**AIM OF THE EXERCISE**
Write out every line of text in the data below word for word, leaving out the pictures.

GIVEN ENTRIES Start Marker

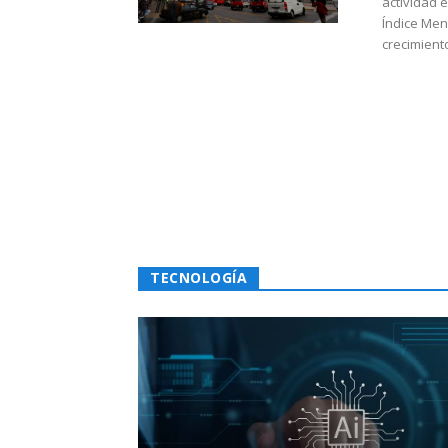
actividad 
Índice Men
crecimiento
TECNOLOGÍA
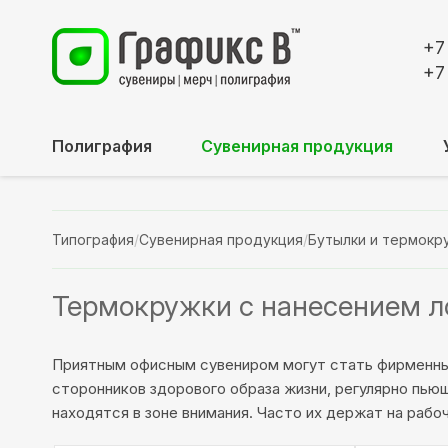
+7
+7
Полиграфия
Сувенирная продукция
Типография
/
Сувенирная продукция
/
Бутылки и термокр
Термокружки с нанесением л
Приятным офисным сувениром могут стать фирменные
сторонников здорового образа жизни, регулярно пью
находятся в зоне внимания. Часто их держат на рабоч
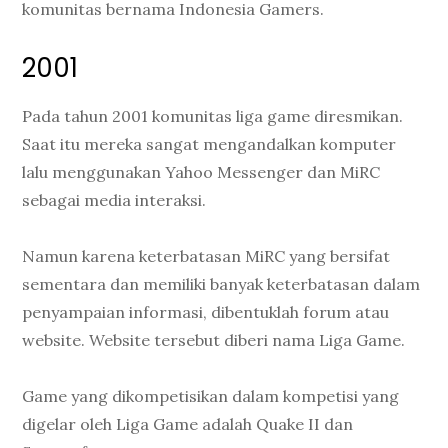
komunitas bernama Indonesia Gamers.
2001
Pada tahun 2001 komunitas liga game diresmikan.
Saat itu mereka sangat mengandalkan komputer
lalu menggunakan Yahoo Messenger dan MiRC
sebagai media interaksi.
Namun karena keterbatasan MiRC yang bersifat
sementara dan memiliki banyak keterbatasan dalam
penyampaian informasi, dibentuklah forum atau
website. Website tersebut diberi nama Liga Game.
Game yang dikompetisikan dalam kompetisi yang
digelar oleh Liga Game adalah Quake II dan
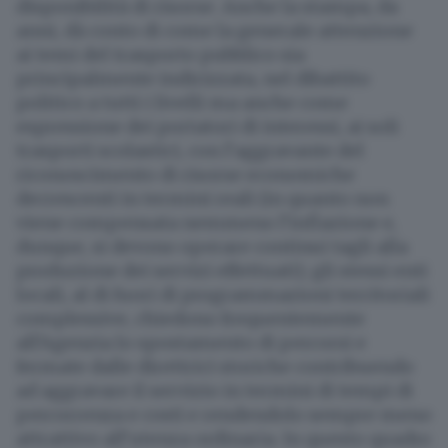
disponibilità di risorse. Anche la stampa, da
anni, dà conto di come la generale attenzione
ai temi del trasporto pubblico sia
principalmente indirizzata, nel dibattito
politico a tutti i livelli ma anche come
espressione dei portatori di interessi, ai soli
trasporti scolastici, con l’aggravante del
riconoscimento di risorse economiche
decrescenti in termini reali (in quanto non
viene compensata nemmeno l’inflazione e,
dunque, si devono operare continui tagli alla
produzione dei servizi effettuati); gli stessi enti
locali, al di fuori di programmazioni territoriali
complessive, chiedono frequentemente
all’Agenzia lo spostamento di percorsi e
fermate dalle direttrici storiche contribuendo
ad aggravare il servizio in termini di tempi di
percorrenza e costi e rendendolo sempre meno
attrattivo all’utenza ordinaria. In questo quadro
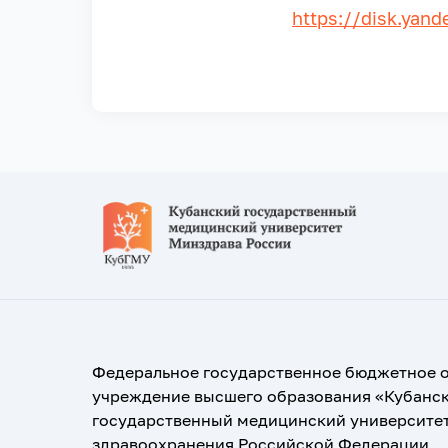
https://disk.yan
Федеральное государственное бюджетное 
учреждение высшего образования «Кубанс
государственный медицинский университе
здравоохранения Российской Федерации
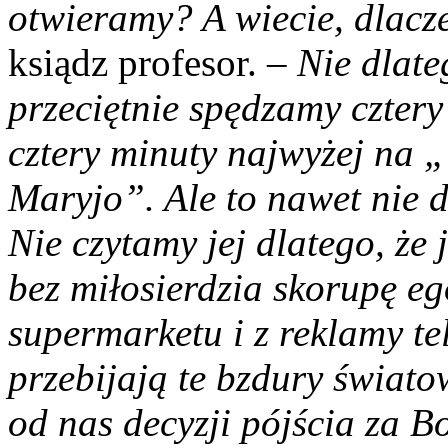
otwieramy? A wiecie, dlacz
ksiądz profesor. –
Nie dlate
przeciętnie spędzamy cztery
cztery minuty najwyżej na 
Maryjo”. Ale to nawet nie 
Nie czytamy jej dlatego, że j
bez miłosierdzia skorupę eg
supermarketu i z reklamy te
przebijają te bzdury świato
od nas decyzji pójścia za B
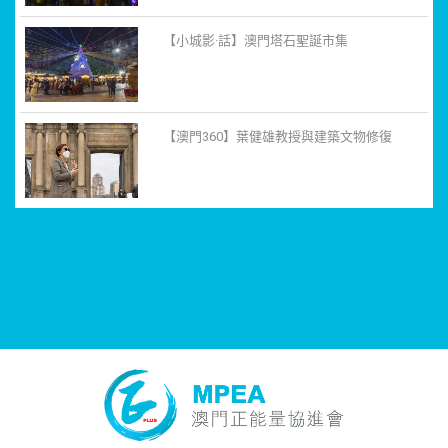
【小城影·話】澳門塔石聖誕市集
【澳門360】葉健雄教授與建築文物修復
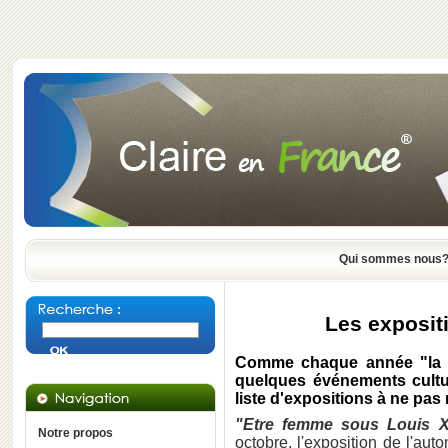
Qui sommes nous
Les exposit
Comme chaque année "la re
quelques événements cultur
liste d'expositions à ne pas
"Etre femme sous Louis XI
Notre propos
octobre, l'exposition de l'a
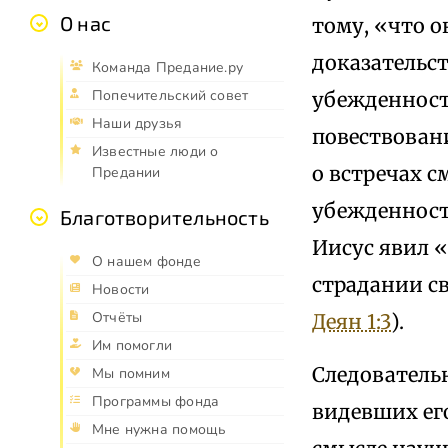
О нас
тому, «что о
доказательст
Команда Предание.ру
Попечительский совет
убежденност
Наши друзья
повествован
Известные люди о
о встречах с
Предании
убежденност
Благотворительность
Иисус явил «
О нашем фонде
страдании св
Новости
Отчёты
Деян 1:3
).
Им помогли
Следователь
Мы помним
Программы фонда
видевших его
Мне нужна помощь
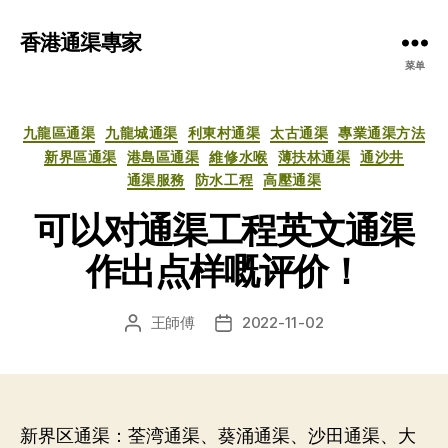
香港通渠專家
菜单
分
九龍區通渠
九龍城通渠
利東村通渠
太古通渠
專業通渠方法
类
新界區通渠
港島區通渠
維修水喉
薄扶林通渠
通沙井
通渠服務
防水工程
高壓通渠
可以对通渠工程英文通渠
作出点样嘅评价！
王師傅
2022-11-02
文
发
章
布
作
日
者
期
新界区通渠：荃湾通渠、葵涌通渠、沙田通渠、大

GIVEN ENTRIES End Marker

**ANSWER BOX**
actividad 
Índice Men
crecimiento
TECNOLOGÍA
+7
+7
Полиграфия
Сувенирная продукция
Типография
/
Сувенирная продукция
/
Бутылки и термокр
Термокружки с нанесением л
Приятным офисным сувениром могут стать фирменные
сторонников здорового образа жизни, регулярно пью
находятся в зоне внимания. Часто их держат на рабоч
komunitas bernama Indonesia Gamers.
2001
Pada tahun 2001 komunitas liga game diresmikan.
Saat itu mereka sangat mengandalkan komputer
lalu menggunakan Yahoo Messenger dan MiRC
sebagai media interaksi.
Namun karena keterbatasan MiRC yang bersifat
sementara dan memiliki banyak keterbatasan dalam
penyampaian informasi, dibentuklah forum atau
website. Website tersebut diberi nama Liga Game.
Game yang dikompetisikan dalam kompetisi yang
digelar oleh Liga Game adalah Quake II dan
disponibilità di risorse. Anche la stampa, da
anni, dà conto di come la generale attenzione
ai temi del trasporto pubblico sia
principalmente indirizzata, nel dibattito
politico a tutti i livelli ma anche come
espressione dei portatori di interessi, ai soli
trasporti scolastici, con l’aggravante del
riconoscimento di risorse economiche
decrescenti in termini reali (in quanto non
viene compensata nemmeno l’inflazione e,
dunque, si devono operare continui tagli alla
produzione dei servizi effettuati); gli stessi enti
locali, al di fuori di programmazioni territoriali
complessive, chiedono frequentemente
all’Agenzia lo spostamento di percorsi e
fermate dalle direttrici storiche contribuendo
ad aggravare il servizio in termini di tempi di
percorrenza e costi e rendendolo sempre meno
attrattivo all’utenza ordinaria. In questo quadro
https://disk.yan
Федеральное государственное бюджетное 
учреждение высшего образования «Кубанс
государственный медицинский университе
здравоохранения Российской Федерации
otwieramy? A wiecie, dlacz
ksiądz profesor. –
Nie dlate
przeciętnie spędzamy cztery
cztery minuty najwyżej na 
Maryjo”. Ale to nawet nie 
Nie czytamy jej dlatego, że j
bez miłosierdzia skorupę eg
supermarketu i z reklamy te
przebijają te bzdury świato
od nas decyzji pójścia za B
【小城影·話】澳門塔石聖誕市集
【澳門360】葉健雄教授與建築文物修復
Qui sommes nous
Les exposit
Comme chaque année "la re
quelques événements cultur
liste d'expositions à ne pas
"Etre femme sous Louis XI
Notre propos
octobre, l'exposition de l'a
О нас
тому, «что о
доказательст
Команда Предание.ру
Попечительский совет
убежденност
Наши друзья
повествован
Известные люди о
о встречах с
Предании
убежденност
Благотворительность
Иисус явил «
О нашем фонде
страдании св
Новости
Отчёты
Деян 1:3
).
Им помогли
Следователь
Мы помним
Программы фонда
видевших его
Мне нужна помощь
香港通渠專家
菜单
分
九龍區通渠
九龍城通渠
利東村通渠
太古通渠
專業通渠方法
类
新界區通渠
港島區通渠
維修水喉
薄扶林通渠
通沙井
通渠服務
防水工程
高壓通渠
可以对通渠工程英文通渠
作出点样嘅评价！
王師傅
2022-11-02
文
发
章
布
作
日
者
期
新界区通渠：荃湾通渠、葵涌通渠、沙田通渠、大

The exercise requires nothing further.